Segment Start: Information shown

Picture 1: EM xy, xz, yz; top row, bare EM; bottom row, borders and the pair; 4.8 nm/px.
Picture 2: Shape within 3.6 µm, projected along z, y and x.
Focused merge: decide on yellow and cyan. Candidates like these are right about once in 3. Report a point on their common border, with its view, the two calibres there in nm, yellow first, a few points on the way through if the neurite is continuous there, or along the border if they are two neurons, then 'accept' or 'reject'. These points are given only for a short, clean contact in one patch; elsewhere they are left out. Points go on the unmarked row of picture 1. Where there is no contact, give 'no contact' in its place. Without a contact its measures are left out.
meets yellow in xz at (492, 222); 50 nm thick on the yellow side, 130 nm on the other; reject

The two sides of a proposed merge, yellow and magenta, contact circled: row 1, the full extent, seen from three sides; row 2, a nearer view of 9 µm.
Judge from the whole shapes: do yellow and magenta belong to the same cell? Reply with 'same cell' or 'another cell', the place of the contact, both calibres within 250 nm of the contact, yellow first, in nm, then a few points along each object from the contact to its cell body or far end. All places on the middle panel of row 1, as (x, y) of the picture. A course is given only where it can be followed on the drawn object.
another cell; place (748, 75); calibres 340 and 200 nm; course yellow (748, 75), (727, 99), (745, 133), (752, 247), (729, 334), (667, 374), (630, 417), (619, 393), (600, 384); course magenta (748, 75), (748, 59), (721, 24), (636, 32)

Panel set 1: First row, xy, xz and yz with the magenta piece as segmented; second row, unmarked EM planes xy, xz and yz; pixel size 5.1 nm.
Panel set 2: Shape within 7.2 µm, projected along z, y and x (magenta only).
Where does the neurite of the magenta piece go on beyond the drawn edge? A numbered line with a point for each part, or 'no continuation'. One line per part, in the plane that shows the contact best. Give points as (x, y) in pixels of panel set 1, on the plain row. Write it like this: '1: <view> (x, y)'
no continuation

Segment End: Information shown

# What you have to do
Looking back over the data above, restate word for word the lines that begin at the line with "Panel set 1: First" and end at the line with "Panel set 2: Shape", inclusive.

# Your solution
Panel set 1: First row, xy, xz and yz with the magenta piece as segmented; second row, unmarked EM planes xy, xz and yz; pixel size 5.1 nm.
Panel set 2: Shape within 7.2 µm, projected along z, y and x (magenta only).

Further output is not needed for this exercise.